Content starts

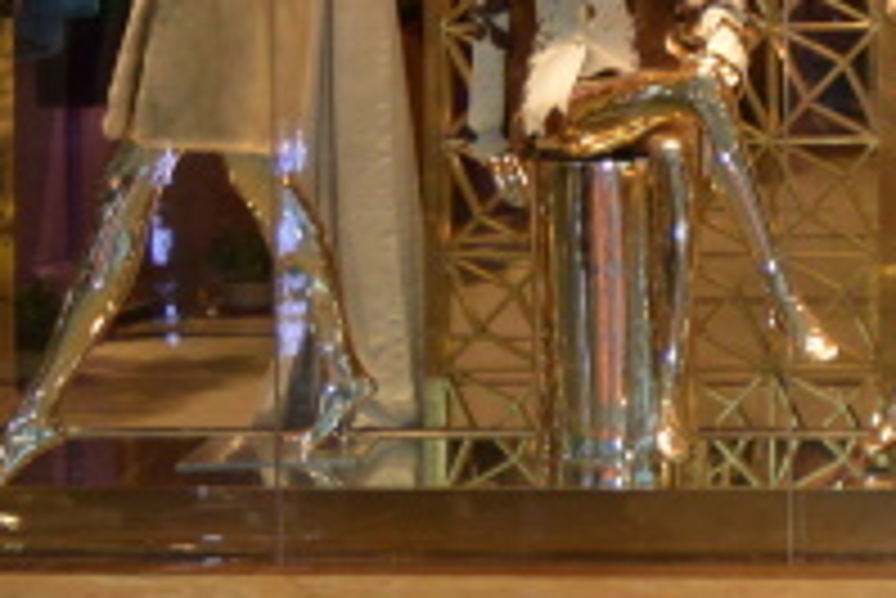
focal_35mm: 154
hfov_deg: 11.5
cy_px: -200
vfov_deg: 8.8
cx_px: 1977
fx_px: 3836
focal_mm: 20
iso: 400
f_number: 4
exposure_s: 1/100
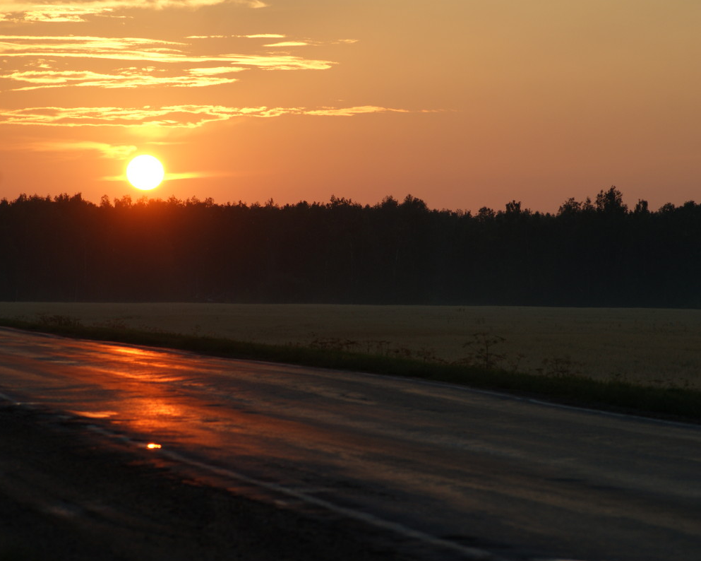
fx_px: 3704
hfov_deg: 10.8
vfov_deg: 8.7
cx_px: 368
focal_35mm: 179
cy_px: 281
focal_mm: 105
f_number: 7.1
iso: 100
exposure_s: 1/200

Content ends

Your copy should start at the line with "hfov_deg: 11.5", stop at the last line of the listing above, match exactly, and contain no pictures.

hfov_deg: 11.5
cy_px: -200
vfov_deg: 8.8
cx_px: 1977
fx_px: 3836
focal_mm: 20
iso: 400
f_number: 4
exposure_s: 1/100
fx_px: 3704
hfov_deg: 10.8
vfov_deg: 8.7
cx_px: 368
focal_35mm: 179
cy_px: 281
focal_mm: 105
f_number: 7.1
iso: 100
exposure_s: 1/200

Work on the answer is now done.